Kristian Bezuidenhout é frequentemente convidado a atuar com agrupamentos como a Freiburger Barockorchester, a Sinfónica da Rádio da Baviera, a Orquestra do Gewandhaus de Leipzig, a Orquestra do Mozarteum, a Camerata Salzburg, a Orchestre des Champs Élysées, Les Arts Florissants, a Orquestra do Século XVIII, a Orquestra do Concertgebouw de Amesterdão, a Orquestra de Câmara da Europa, a Orchestra of the Age of Enlightenement, a Orchestre Révolutionnaire et Romantique, a Sinfónica de Chicago ou a Orquestra de Câmara Australiana.
Para além do seu trabalho como solista, é cada vez mais requisitado como maestro, continuando a explorar a música do final do século XVII e início do século XVIII, com agrupamentos como English Concert, Tafelmusik, Collegium Vocale, Juilliard 415, Kammerakademie Potsdam e Dunedin Consort. É o Maestro Convidado Principal da Freiburger Barockorchester e do English Concert. Em 2025 foi nomeado Artista Associado da Orquestra de Câmara Irlandesa.

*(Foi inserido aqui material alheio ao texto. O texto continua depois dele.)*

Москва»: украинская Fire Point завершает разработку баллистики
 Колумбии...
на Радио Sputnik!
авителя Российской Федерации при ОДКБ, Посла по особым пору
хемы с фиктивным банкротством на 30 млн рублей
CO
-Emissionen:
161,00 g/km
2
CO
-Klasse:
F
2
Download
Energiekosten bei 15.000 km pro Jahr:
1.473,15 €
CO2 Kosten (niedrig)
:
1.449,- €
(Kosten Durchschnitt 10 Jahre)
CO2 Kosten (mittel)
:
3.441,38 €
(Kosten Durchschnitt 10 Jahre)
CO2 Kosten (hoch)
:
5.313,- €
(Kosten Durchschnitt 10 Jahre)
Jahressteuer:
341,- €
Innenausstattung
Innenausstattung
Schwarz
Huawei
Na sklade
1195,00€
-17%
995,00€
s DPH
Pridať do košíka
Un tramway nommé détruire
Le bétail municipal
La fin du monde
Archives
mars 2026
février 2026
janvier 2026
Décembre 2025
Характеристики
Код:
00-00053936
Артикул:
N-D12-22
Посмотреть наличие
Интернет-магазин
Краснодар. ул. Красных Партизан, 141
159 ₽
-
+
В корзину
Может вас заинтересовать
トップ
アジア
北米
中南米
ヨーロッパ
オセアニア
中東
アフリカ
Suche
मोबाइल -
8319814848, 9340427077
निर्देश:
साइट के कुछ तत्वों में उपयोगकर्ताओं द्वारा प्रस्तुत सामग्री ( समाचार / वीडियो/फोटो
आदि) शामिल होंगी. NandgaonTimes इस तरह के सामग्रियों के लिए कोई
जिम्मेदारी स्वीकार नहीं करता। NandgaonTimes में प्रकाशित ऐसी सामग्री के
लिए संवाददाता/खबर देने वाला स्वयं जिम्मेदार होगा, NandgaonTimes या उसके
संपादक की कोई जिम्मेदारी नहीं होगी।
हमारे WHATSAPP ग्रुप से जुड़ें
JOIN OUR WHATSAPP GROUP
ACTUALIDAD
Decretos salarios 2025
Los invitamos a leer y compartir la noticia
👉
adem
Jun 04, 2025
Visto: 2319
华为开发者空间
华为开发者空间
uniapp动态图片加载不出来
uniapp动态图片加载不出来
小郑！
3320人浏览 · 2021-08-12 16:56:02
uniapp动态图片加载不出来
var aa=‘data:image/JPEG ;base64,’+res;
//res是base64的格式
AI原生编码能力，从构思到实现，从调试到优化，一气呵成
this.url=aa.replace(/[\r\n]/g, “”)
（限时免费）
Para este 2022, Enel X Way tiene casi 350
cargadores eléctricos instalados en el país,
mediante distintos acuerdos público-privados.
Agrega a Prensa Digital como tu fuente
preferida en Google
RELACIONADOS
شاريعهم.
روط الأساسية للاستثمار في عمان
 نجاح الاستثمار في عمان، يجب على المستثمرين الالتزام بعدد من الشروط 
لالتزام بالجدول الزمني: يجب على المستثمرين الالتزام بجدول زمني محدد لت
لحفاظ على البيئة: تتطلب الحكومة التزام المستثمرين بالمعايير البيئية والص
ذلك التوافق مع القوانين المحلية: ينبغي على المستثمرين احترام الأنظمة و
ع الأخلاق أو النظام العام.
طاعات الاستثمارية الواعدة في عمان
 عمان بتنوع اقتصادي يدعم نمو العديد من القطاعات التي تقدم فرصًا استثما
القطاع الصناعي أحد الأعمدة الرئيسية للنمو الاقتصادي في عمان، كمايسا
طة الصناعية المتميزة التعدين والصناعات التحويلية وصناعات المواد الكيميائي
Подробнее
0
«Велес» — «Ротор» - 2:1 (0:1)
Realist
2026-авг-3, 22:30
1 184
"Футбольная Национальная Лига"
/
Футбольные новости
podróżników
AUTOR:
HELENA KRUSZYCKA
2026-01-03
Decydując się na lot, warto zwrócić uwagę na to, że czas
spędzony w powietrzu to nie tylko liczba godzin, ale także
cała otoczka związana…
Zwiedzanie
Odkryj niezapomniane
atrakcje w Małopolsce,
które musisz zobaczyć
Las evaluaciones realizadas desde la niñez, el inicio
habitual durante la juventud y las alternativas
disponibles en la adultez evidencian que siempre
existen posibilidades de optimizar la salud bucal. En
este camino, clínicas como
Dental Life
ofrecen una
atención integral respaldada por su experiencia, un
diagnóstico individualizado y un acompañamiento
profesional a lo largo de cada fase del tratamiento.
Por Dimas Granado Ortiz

Na presente temporada, Kristian Bezuidenhout apresenta-se como solista e dirige várias orquestras, entre as quais a Royal Northern Sinfonia, a Orquestra de Câmara Irlandesa, a Tapiola Sinfonietta, o Dunedin Consort, a Kammerakademie Potsdam e a Sinfónica de Bochum. As suas estreias incluem a Orquestra da Rádio Norueguesa, que também dirige, bem como a Filarmónica de Tampere e a Sinfónica SWR, como solista. Apresenta-se em recitais por toda a Europa com Isabelle Faust e Julian Prégardien, e na América do Norte com os seus habituais parceiros Anne Sofie von Otter e o Quarteto Consone, no âmbito de uma residência no Bourgie Hall, em Montreal.
Johann Sebastian Bach
Johann Sebastian Bach
Numa crítica, com nota máxima, publicada no jornal The Guardian, a parceria de Isabelle Faust com Kristian Bezuidenhout na interpretação de sonatas de Bach era classificada como “exultante”. Esse encaixe iluminado entre os dois músicos ficaria também fixado no álbum publicado dois anos mais tarde, focado no mesmo repertório. Faust, dizem os músicos que com ela costumam colaborar, eleva sempre a exigência e a qualidade daqueles que têm a fortuna de poder partilhar o palco com ela. Com Bezuidenhout, os dois formam um dos mais celebrados duos da atualidade.